A friend tonight shared her thoughts about the beauty of the poppy installation at the Tower of London and how it such a juxtaposition to the horror of death it represents. She is a braver woman than I and she has inspired me to both respond to her and blog here.
Here was my initial response to her post on Facebook:
"I haven't wanted to go see it at all because I'm sure the sheer number will be overwhelming about the horror of the loss. What i don't understand is that lots of my friends who've been take selfies of themselves smiling on front of it. Why? How's that a memorial? I'm just going to wear my single poppy as I always do and pray like mad for all war to end and no more lives to be lost."
Almost everyone I know has at least wanted to go up to London and visit the Tower of London Remembers installation.
I have not.
Right from the beginning I felt nothing but sadness about every mention of the installation. I know that that's partly the point, but somehow it misses the mark by a long way for me.
There have been some friends who have been moved deeply but for most it has become something to see, a thing to be ticked off the list, an item in London similar to the eye or harrods.
Facebook is full of smiling selfies in front of the poppies and it makes me feel sick.
Why do you smile?
How can you smile?
How can you enjoy looking at all those lives lost?

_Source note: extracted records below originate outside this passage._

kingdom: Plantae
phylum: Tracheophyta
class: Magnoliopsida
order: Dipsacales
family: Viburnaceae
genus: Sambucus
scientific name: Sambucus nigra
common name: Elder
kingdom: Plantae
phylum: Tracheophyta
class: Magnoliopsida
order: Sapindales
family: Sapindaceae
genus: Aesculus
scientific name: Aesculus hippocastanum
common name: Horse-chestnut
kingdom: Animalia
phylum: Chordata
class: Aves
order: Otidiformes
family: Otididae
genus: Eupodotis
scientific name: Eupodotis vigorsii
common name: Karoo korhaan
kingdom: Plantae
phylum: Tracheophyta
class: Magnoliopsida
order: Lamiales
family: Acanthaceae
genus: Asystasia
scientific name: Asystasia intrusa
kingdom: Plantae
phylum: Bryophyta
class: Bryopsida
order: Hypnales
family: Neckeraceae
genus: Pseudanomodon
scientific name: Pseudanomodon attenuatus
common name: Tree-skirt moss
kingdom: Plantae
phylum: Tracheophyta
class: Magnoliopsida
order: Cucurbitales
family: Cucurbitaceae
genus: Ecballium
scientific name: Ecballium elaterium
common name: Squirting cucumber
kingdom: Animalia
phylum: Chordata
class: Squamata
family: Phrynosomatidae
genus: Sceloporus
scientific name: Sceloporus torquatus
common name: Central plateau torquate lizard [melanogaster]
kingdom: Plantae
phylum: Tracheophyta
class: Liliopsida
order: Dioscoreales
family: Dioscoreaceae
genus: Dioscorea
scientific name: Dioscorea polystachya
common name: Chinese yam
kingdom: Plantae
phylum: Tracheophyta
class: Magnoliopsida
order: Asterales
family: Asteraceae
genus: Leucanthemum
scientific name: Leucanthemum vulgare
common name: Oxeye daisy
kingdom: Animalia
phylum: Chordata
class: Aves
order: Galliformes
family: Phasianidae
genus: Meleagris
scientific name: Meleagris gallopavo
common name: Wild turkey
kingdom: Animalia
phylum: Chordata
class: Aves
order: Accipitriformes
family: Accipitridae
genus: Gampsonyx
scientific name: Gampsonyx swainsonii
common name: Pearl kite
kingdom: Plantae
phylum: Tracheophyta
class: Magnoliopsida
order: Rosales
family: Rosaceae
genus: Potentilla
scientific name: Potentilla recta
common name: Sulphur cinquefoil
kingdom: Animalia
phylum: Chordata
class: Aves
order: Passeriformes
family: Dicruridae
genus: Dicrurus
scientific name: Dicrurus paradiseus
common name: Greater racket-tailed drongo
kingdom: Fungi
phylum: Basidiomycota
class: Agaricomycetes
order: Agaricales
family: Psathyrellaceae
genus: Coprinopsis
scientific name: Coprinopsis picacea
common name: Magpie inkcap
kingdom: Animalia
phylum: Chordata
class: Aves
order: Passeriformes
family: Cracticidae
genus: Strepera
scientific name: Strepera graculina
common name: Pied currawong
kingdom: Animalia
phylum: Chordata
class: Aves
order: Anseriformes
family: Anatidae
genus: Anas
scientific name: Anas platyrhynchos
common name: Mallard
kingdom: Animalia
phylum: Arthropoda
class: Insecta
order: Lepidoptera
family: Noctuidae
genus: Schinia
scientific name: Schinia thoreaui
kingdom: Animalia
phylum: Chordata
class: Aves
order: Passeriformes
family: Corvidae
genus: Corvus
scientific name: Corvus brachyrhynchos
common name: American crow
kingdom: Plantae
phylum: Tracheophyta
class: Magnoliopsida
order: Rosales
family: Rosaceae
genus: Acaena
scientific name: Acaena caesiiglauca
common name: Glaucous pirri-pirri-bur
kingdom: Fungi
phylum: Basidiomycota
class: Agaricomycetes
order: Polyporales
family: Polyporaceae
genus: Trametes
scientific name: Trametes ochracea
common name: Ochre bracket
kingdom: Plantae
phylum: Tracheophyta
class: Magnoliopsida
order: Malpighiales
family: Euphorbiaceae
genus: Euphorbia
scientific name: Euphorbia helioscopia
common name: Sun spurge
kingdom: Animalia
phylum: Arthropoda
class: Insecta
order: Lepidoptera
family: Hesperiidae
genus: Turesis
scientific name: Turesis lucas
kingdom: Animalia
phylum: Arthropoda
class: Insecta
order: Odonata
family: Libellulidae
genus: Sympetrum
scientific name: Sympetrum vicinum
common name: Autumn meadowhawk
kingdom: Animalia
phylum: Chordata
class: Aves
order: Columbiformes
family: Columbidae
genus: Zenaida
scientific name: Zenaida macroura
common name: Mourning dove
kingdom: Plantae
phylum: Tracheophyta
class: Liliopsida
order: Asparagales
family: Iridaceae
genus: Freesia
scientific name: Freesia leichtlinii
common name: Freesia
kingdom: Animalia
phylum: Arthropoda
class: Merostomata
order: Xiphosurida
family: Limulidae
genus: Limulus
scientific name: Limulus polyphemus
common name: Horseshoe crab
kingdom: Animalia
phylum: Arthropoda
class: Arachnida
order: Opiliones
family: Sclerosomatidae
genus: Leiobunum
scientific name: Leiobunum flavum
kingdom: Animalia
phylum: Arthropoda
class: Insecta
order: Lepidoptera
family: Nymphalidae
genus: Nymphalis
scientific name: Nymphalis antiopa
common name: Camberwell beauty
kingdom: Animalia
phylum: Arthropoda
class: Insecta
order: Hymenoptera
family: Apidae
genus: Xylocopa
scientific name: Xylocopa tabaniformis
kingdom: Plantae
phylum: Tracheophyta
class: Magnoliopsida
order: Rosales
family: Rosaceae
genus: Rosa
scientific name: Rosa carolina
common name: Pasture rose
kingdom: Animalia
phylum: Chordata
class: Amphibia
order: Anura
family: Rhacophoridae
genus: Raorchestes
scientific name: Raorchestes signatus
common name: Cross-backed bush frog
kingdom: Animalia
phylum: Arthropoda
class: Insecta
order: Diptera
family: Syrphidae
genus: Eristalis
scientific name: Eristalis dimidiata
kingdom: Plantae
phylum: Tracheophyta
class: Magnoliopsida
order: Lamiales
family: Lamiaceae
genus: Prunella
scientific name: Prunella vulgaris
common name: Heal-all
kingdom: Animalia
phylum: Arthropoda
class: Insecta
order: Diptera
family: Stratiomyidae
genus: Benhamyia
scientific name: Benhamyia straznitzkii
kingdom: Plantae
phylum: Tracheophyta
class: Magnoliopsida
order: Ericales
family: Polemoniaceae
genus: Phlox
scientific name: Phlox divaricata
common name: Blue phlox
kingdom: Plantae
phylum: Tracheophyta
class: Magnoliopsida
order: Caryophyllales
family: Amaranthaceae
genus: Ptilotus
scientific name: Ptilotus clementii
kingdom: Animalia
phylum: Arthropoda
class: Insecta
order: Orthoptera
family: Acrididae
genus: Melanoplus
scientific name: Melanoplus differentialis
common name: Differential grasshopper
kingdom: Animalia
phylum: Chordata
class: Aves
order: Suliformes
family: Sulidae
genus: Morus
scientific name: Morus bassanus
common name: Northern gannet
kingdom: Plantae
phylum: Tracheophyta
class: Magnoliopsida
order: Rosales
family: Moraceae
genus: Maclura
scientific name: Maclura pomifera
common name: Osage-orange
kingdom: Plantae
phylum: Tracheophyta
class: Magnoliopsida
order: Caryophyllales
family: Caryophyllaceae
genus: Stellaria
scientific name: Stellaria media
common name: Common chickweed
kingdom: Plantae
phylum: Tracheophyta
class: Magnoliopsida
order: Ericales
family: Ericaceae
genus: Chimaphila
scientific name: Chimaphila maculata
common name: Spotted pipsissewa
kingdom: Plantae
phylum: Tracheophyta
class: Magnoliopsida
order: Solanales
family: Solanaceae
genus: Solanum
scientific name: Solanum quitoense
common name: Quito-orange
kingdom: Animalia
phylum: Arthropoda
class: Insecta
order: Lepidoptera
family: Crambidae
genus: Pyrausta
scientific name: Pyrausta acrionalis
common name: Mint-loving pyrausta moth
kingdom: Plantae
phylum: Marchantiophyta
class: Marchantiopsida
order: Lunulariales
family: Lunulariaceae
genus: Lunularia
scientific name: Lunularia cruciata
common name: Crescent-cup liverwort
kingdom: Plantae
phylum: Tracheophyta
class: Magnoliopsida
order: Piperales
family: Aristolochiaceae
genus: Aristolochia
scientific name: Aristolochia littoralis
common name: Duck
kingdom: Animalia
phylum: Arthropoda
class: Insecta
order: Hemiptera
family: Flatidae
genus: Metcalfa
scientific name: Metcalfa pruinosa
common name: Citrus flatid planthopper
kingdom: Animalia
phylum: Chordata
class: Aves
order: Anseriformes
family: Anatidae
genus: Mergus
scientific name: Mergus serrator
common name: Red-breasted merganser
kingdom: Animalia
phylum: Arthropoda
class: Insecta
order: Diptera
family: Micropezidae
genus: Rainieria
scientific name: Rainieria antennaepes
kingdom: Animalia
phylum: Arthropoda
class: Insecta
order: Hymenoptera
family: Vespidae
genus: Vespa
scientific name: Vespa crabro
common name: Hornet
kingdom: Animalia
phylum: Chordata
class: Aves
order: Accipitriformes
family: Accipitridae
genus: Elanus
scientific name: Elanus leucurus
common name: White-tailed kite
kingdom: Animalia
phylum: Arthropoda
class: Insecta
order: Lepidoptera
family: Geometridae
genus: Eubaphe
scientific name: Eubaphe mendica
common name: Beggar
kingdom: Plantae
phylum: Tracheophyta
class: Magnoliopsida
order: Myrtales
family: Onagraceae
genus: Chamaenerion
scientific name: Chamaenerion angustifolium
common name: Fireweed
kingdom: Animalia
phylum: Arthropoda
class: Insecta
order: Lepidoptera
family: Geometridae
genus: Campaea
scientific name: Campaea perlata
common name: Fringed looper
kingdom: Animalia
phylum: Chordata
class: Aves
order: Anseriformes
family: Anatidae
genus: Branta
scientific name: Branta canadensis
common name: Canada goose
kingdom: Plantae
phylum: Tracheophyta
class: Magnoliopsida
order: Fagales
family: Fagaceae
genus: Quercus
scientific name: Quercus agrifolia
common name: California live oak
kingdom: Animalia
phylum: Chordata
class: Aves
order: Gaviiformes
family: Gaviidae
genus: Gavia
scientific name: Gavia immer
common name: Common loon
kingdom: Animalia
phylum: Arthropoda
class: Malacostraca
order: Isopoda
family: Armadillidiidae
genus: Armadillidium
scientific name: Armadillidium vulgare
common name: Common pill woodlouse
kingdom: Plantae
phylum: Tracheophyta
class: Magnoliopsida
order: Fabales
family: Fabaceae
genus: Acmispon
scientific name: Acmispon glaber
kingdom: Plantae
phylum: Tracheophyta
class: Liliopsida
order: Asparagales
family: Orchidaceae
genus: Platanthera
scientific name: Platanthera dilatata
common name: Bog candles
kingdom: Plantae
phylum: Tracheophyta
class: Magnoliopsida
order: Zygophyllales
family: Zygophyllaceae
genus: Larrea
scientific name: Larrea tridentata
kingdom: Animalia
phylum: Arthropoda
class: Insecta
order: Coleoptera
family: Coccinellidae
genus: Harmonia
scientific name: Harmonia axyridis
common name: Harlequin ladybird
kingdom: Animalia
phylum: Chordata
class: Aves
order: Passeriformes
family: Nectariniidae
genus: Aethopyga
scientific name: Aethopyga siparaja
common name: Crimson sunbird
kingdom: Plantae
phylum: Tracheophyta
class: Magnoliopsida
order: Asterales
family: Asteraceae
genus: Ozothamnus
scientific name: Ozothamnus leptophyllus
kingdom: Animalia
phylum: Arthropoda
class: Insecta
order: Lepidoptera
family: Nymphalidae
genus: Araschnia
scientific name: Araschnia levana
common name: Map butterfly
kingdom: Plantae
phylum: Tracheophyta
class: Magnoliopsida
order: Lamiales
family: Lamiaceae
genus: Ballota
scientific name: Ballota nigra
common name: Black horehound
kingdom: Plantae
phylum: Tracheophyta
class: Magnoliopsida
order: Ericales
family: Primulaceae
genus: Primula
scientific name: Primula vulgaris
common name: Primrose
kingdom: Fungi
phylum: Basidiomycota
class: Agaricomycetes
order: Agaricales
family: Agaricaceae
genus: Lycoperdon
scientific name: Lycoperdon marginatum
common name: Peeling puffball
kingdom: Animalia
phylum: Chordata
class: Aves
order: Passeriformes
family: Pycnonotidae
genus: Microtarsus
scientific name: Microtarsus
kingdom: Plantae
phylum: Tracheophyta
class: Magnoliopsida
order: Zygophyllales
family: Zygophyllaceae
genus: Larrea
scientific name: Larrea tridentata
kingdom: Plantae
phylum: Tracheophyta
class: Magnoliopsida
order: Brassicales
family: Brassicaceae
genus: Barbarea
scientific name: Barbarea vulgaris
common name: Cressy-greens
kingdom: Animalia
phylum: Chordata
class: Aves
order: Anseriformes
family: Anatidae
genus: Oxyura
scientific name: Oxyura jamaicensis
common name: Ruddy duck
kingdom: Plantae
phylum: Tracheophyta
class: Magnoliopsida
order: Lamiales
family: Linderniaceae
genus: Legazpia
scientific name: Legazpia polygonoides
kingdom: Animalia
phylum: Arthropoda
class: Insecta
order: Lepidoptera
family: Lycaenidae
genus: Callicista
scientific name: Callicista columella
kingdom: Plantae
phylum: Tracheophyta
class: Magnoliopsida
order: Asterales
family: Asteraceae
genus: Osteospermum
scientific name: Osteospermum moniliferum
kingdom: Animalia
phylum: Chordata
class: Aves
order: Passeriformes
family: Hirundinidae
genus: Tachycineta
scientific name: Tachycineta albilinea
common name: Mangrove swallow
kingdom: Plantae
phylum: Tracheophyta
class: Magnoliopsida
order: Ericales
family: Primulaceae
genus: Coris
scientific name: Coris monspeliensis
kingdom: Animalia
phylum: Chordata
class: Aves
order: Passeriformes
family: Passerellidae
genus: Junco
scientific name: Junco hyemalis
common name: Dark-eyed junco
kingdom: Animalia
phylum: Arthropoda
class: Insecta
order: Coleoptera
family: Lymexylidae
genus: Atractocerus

If I'd gone, and yes I know I might regret not going in years to come, then I know I'd have been overwhelmed with the grief of all those lives lost.
And for what?
Was it the war to end all war?
Do we have a better world because they died?
I've never seen any argument saying we do.
Is it something to smile about?
So I say again
I'm just going to wear my single poppy as I always do and pray like mad for all war to end and no more lives to be lost.